You are right in principle but off in magnitude. When I referred to cycles I did not mean frequency or pitch (a vibration rate), but rather to the total number of cycles of vibration without regard to how long that took. That's what I was interested in, and the Wiki Commons plots you borrowed show how you work this out.
In electronics engineering we usually use Q in resonant circuits to predict this. Q is the amount of energy at the start of the cycle divided by the portion of that energy that is lost by end of a cycle. Your equations use a different measure of the loss factor called zeta (ζ).

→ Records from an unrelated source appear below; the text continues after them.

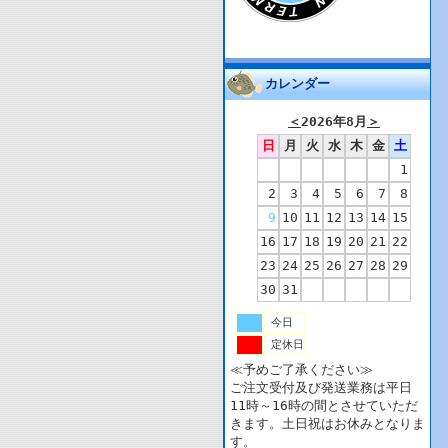
カレンダー
＜
2026年8月
＞
日
月
火
水
木
金
土
1
2
3
4
5
6
7
8
9
10
11
12
13
14
15
16
17
18
19
20
21
22
23
24
25
26
27
28
29
30
31
今日
定休日
≪予めご了承ください≫
ご注文受付及び発送業務は平日
11時～16時の間とさせていただ
きます。土日祝はお休みとなりま
す。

It is the ratio of the loss that you actually have per cycle to the loss per cycle that produces critical damping, the minimum level of loss that prevents ringing.
What I did was replicate the Wiki Commons plot in Excel so I could change zeta to different values. The first plot is the lower ζ=0.3 plot which is the lower plot in Wiki Commons illustration, but with the time scale widened. The next is ζ=0.1, same as the upper Wiki Commons plot. I then went on to give you ζ=0.03 and ζ=0.01 so you can see that as the loss factor gets smaller the ringing cycles take longer and longer to decay.
Take a listen to the tuning forks in this You Tube video
. You can hear they sustain for a number of seconds before they lose much volume. From that example, if I suppose a tuning fork tuned to A above middle C (440 cps) takes 5 seconds to lose half its magnitude, then it has a zeta value of about ζ=0.00005. My last two plots show what this looks like on both the same scale as the first plots and then on a much wider scale of cycles.
As we both mentioned previously, the barrel steel is softer and won't ring as long, but keep in mind that a brass bell is softer than barrel steel and it still rings pretty well. Maybe only a fifth as long as the tuning forks. My expectation is the barrel steel won't be any worse than that, though I'd have to check on it. The bottom line is I expect loss in magnitude to be only a few percent by the time the bullet exits, and not major losses in magnitude.